How does populism rule without money?

The uncertainty generated by the possible triumph of Fernández -Fernández is big and impossible to clear at the moment. Naturally, the markets reacted with a 30% devaluation and a great loss of the value of the companies and bonds that exceeds 50% in some cases. This destruction of wealth in a single day has almost no history in the world, except in case of war. Many people do not understand how wealth can be destroyed so quickly, or think that this is not the real economy, that it is just something “financial” as if the financial were independent of the real economy. They do not understand that the value of companies does not depend on machines, properties and buildings, but depends on the flow of future earnings (net of taxes) discounted at an interest rate that includes country risk. Inevitably, along with the fall in the value of companies, investments and real wages fall. Everyone loses. Those who believe that high inflation and high interest rates favor the financial market are wrong, in countries with one-digit inflation and very low interest rates, credit is expanded, and industry, commerce and services improve: Everyone wins. That is why a Chilean or Peruvian private bank is worth 7 times more than any Argentine private bank.

The truth is that on Sunday we went from the possibility of going out of the recession to a serious crisis with capital outflows, a dramatic brake on investments, an acceleration of inflation, a fall in the demand for money and problems in some payment chains. This occurs in a country that has already suffered 5 recessions in 10 years, with people tired, 50% of children in poverty, with high inflation and unemployment. In this context, government measures are nothing more than aspirins. And there are still 74 days left before the first electoral round and another 45 days to deliver the command, an eternity. So it is likely that the next government will assume a critical context, and it is logical to assume that it is headed by Alberto Fernández (after the result of Sunday the other scenario is unlikely). Thus, AF will have two options on the basis that it would assume in a context where it will not have enough money to distribute as it happened with the Kirchners.

An alternative is to follow the teachings of Ernesto Laclau, in that case he would choose a scapegoat, typically the IMF, neoliberals, banks, etc. They would blame all the blame for the ills that Argentines will suffer, the increase in poverty, the fall in activity, inflation and other calamities. That would allow him to win the favor of a part of the population that would see him as the defending leader and get his livid deposited in him.
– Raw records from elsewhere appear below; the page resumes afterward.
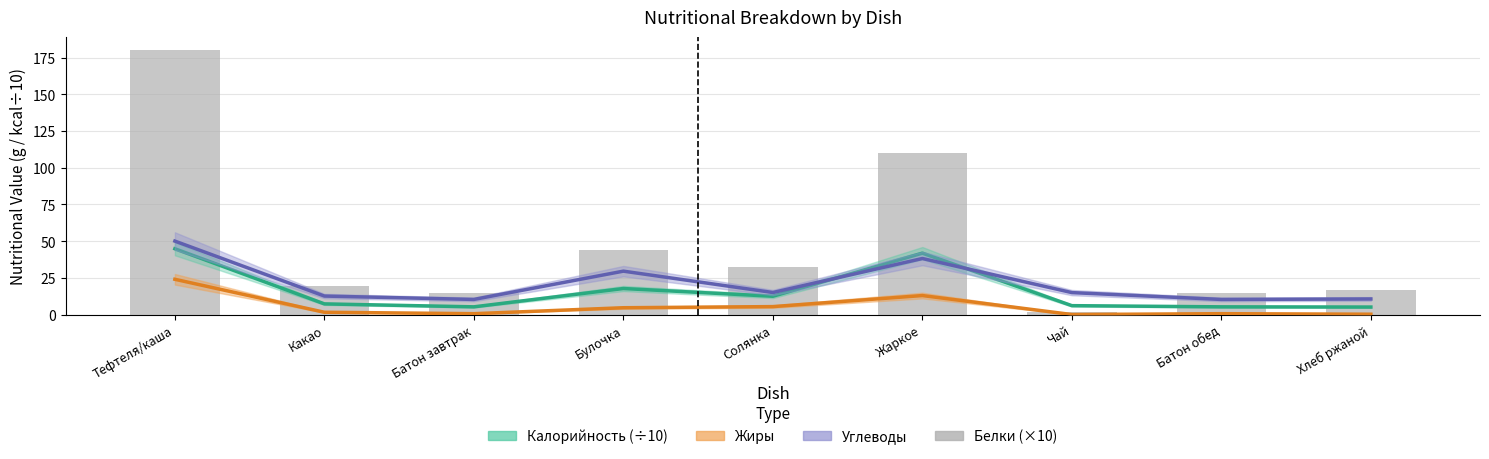

List the labels in order of value, largest first.

Тефтеля/каша, Жаркое, Булочка, Солянка, Какао, Хлеб ржаной, Батон завтрак, Батон обед, Чай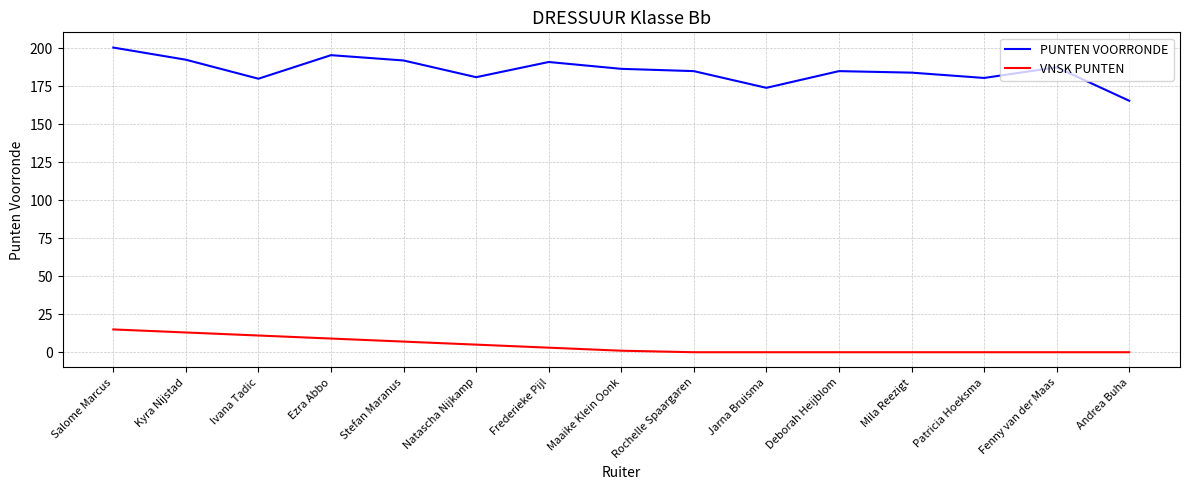

What is the total value across all series at Ezra Abbo?

204.5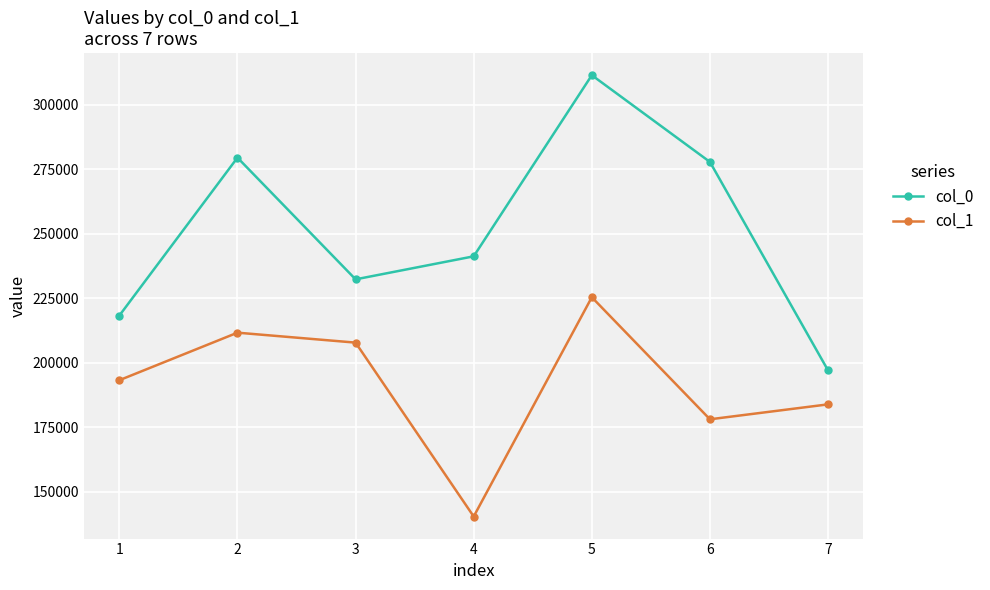

Which series changed the most between 1 and 4?

col_1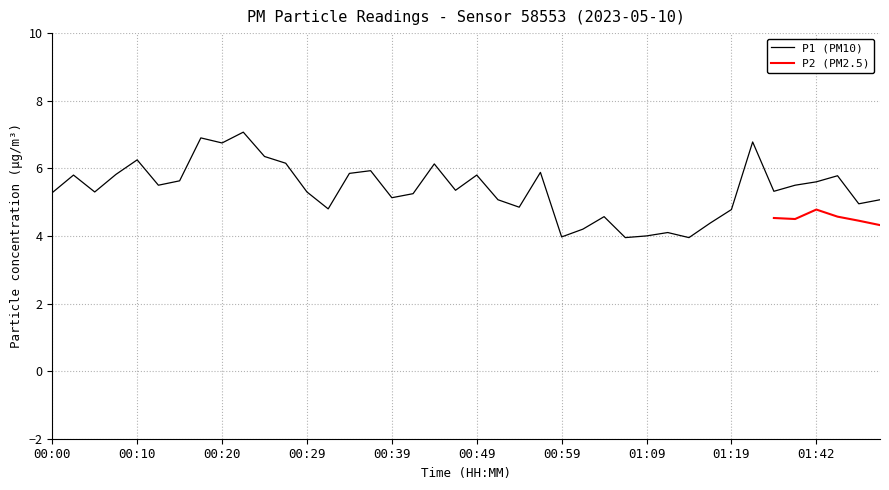

What is the sum of all values?

215.0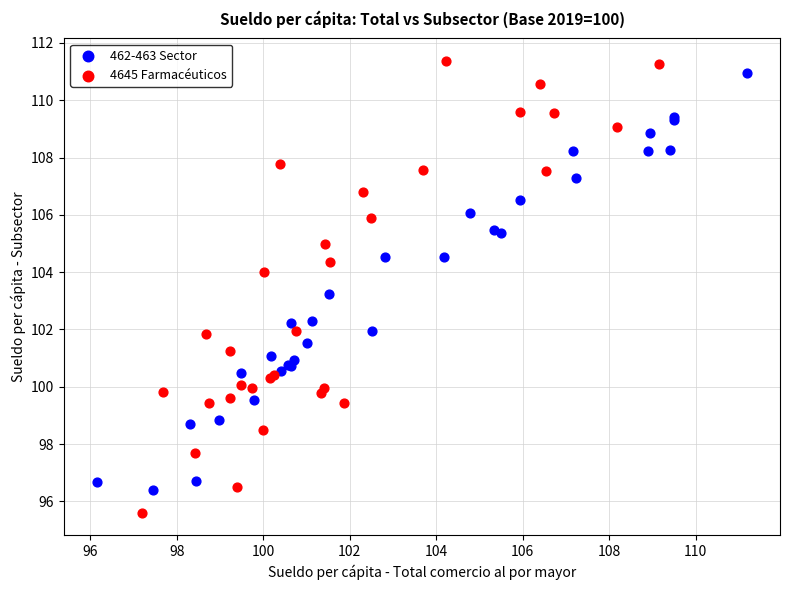

Which series contains the highest Y value?

4645 Farmacéuticos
It implements a planned economy program with price and salary controls, stocks or differential exchange rates, a tangle of taxes, withholdings and subsidies that would give enormous power to the Minister of Economy and the Secretary of Commerce, to decide who wins and who misses. That is, a mixture of everything bad that has been done in Argentina so many times. In that case, we are likely to observe a very deep fall, with a high probability of reaching a default (which the markets already show above 75%). The crisis in that case can be very big because we start from a worse point than De la Rúa had in 2001: the debt is higher (85% of GDP vs. 54%); poverty is greater, today close to a third of the population and at that time less than a quarter; Argentina’s institutional quality is 60 places lower in the Institutional Quality index prepared by Martín Krause; and we are in position 148 of economic freedoms of the Heritage Foundation compared with the position 20 that we had with De la Rúa. In addition, we start from a very high inflation and the number of people living in the State that were 7 million in 2001, today exceed 21 million people, so public spending increased 15 points of GDP; and we have 163 taxes with the highest tax pressure in all of America. The crisis would be not only economic, but also social and political, with a great risk that the dreaded “they should resign” will reappear. Where to maintain power could be compelled to commit a high dose of repression and overwhelming institutions.

The second alternative is the one that toured Australia, New Zealand, and Alan García and Fujimori in Peru. That is to say, that a leftist government assumes and decides to make a program of structural reforms that surprises the world. If so, it could, with justice, adjudicate the deficiencies that the population will suffer during the first year of management to the previous governments. And in the meantime, ratify the free trade agreement between Mercosur-EU; face the reform of the State and taxes; deregulation; a monetary reform that replaces the peso; and rely on free markets; Argentina could finally start the road to development. The advantage is that when this is done by a leftist government, not only does it more easily get the support of the population, but it is naturally supported by the opposition and it is more likely that the road will be maintained for decades with a faster increase in Investments and growth rates are higher.

I hope you understand that there is another path that would lead Argentina to progress and Fernández to the status of statesman. The market for now believes that it will choose something similar to the first alternative. It does not help of course, that the candidate asks for the release of former president Lula imprisoned for corruption.